Background
Justice Professor Samuel Date-Bah was born on February 26, 1943, in Ghana.
Justice Professor Samuel Date-Bah was born on February 26, 1943, in Ghana.
He entered Achimota School, in 1956, where he completed in 1962. He was admitted to the Law Faculty of the University of Ghana, Legon, in 1963, and graduated with an Bachelor of Laws (First Class Honours) in 1965 and a Barrister at Law (Business Level) Diploma in 1966. He proceeded immediately to the Yale Law School, United States, from where he obtained a Master’s in Law(Master of Laws) in 1967 and a Doctor of Philosophy in Law in 1969 from the London School of Economics, University of London.

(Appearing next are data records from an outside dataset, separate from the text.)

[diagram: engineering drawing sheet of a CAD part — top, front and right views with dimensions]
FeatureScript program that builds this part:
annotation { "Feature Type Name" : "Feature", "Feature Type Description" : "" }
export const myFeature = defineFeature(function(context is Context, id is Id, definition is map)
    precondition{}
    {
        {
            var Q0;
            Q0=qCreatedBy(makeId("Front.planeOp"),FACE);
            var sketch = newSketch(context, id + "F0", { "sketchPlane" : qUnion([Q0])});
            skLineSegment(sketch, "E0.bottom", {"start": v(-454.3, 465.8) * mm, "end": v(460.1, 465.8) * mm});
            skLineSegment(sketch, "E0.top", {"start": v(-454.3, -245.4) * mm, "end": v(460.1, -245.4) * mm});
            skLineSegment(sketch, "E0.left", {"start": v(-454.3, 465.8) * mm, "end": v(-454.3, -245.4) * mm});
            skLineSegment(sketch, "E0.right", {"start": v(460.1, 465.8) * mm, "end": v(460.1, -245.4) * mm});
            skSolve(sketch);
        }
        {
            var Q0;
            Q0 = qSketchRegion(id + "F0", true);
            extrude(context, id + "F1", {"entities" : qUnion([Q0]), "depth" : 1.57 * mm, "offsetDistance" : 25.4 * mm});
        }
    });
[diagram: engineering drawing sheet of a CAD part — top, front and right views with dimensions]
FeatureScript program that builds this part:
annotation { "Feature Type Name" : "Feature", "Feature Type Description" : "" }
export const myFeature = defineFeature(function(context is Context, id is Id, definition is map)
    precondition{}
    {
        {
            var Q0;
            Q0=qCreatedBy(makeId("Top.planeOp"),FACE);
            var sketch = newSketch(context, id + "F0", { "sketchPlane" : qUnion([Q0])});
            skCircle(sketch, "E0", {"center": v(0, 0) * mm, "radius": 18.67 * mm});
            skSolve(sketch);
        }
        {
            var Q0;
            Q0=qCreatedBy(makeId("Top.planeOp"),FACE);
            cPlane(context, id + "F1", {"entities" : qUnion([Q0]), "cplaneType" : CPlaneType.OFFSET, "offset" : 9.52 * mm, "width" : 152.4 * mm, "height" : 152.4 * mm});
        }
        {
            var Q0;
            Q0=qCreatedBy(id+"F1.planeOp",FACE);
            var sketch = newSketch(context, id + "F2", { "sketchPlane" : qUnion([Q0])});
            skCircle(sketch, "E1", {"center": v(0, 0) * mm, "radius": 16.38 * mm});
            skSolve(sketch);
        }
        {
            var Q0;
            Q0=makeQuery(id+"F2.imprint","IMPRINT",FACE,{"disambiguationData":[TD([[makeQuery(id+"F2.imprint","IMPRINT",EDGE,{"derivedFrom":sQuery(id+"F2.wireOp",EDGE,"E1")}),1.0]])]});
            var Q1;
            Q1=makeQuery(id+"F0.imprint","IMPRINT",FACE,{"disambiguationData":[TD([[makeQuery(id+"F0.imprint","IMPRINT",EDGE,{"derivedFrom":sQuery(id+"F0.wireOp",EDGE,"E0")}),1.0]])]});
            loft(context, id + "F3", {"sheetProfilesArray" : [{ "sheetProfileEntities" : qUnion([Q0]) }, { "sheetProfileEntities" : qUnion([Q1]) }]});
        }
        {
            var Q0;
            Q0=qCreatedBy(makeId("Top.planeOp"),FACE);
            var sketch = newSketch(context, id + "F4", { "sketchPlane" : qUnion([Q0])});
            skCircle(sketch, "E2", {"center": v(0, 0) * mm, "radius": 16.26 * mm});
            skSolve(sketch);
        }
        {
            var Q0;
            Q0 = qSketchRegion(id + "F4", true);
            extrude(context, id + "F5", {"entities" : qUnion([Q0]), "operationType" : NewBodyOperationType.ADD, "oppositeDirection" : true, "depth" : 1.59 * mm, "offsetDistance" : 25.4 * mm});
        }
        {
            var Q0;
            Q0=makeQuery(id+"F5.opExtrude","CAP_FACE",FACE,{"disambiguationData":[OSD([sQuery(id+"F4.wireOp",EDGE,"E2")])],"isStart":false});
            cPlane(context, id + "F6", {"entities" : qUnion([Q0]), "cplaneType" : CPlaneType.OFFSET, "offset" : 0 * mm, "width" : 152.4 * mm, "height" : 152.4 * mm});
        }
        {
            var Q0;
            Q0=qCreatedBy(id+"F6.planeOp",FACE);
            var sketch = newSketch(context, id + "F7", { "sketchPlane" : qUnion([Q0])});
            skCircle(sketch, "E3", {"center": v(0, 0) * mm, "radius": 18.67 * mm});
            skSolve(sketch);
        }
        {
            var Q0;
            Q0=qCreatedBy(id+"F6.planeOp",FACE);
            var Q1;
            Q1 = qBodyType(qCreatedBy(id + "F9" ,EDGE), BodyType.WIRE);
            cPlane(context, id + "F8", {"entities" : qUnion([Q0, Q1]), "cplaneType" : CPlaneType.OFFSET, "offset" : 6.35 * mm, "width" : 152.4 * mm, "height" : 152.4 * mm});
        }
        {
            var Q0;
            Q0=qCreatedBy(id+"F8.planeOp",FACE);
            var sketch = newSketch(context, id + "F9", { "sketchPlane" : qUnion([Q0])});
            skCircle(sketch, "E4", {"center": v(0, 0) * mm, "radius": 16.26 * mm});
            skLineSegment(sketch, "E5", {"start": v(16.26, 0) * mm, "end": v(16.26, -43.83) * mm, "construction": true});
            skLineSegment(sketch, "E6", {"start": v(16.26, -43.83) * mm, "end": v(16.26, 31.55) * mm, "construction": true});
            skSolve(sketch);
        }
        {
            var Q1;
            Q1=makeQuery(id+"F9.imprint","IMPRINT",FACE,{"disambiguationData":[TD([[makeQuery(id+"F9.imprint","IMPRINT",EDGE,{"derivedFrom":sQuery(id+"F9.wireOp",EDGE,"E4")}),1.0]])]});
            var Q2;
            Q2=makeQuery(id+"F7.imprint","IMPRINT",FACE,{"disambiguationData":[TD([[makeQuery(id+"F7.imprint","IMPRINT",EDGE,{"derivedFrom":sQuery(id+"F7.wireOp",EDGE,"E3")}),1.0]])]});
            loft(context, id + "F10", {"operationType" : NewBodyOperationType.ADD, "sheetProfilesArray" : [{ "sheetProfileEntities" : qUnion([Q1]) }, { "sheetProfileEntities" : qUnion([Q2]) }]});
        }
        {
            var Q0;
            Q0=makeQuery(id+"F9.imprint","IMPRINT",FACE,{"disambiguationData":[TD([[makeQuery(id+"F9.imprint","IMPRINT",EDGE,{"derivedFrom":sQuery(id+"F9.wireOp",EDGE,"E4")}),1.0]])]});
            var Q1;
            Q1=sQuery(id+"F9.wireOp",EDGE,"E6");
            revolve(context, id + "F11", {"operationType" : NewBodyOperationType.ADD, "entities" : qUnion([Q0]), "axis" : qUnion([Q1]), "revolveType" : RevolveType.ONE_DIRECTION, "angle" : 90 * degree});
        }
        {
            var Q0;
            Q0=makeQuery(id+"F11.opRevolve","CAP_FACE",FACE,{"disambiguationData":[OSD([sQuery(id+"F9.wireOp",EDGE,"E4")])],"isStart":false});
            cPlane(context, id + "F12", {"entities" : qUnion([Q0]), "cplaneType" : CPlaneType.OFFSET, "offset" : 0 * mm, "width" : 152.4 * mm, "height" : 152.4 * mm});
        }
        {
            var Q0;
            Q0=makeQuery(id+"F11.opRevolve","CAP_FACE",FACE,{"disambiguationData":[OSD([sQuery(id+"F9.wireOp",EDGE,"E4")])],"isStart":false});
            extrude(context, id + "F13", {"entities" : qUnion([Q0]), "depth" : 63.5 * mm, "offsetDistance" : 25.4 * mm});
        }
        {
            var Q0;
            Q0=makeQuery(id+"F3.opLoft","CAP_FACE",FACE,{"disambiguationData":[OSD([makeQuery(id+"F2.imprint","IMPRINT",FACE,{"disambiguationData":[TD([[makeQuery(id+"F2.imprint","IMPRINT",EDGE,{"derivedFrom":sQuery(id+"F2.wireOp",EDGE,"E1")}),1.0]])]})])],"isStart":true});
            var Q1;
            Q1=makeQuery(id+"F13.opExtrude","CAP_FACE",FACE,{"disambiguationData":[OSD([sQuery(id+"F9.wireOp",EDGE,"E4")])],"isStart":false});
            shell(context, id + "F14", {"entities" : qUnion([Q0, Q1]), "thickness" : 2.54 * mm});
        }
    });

He was called to the Ghana Bar in 1966. Academia
From 1969 to 1984 he taught various courses in various academic institutions including Contract, Tort, Commercial law and Public International Law. Academic positions he held include: 1969 to 1981, Lecturer, Senior Lecturer and then Associate Professor, Faculty of Law, University of Ghana.
1979-1980, Associate Professor of Commercial Law, University of Nairobi.
1980-1984, Professor and Head of Department of Private Law, University of Calabar, Nigeria. He also held visiting academic positions at Lincoln College, Oxford University in (1972), Yale Law School (1976) and at the University of Fribourg, Switzerland (1998).
He was also a Justice of the Supreme Court of the Gambia from 2008-2013. He is currently the Chairman, Ghana Law Reform Commission and Chairman, Council of the University of Ghana, Legon.
He is also the Board Chairman of the Data Protection Commission of Ghana.
International organizations
Between 1984 and 2003 Professor Date-Bah was the Special Adviser (Legal) at the Commonwealth Secretariat, London responsible for effective legal advisory and negotiating services to the developing member states of the Commonwealth. He played instrumental role as leader of a multidisciplinary Commonwealth Secretariat team which assisted the first independence Government of Namibia to negotiate a joint-venture agreement with De Beers that has been the bedrock of the Namibian economy since then And several petroleum exploration agreements with international petroleum companies on behalf of the government.
In the 1970s, Representative of the Ghana Government to the United Nations Commission on International Trade Law.
He was elected Chairman of the commission in 1978.
In the 1970s, he was a Member of the Ghana Law Reform Commission and Between 1969 and 1979 he was a part-time legal practitioner in Accra. Since 1966 he has been a member of the International Institute for the Unification of Private Law UNIDROIT, Rome, Working Group that produced the UNIDROIT Principles of International Commercial Contracts.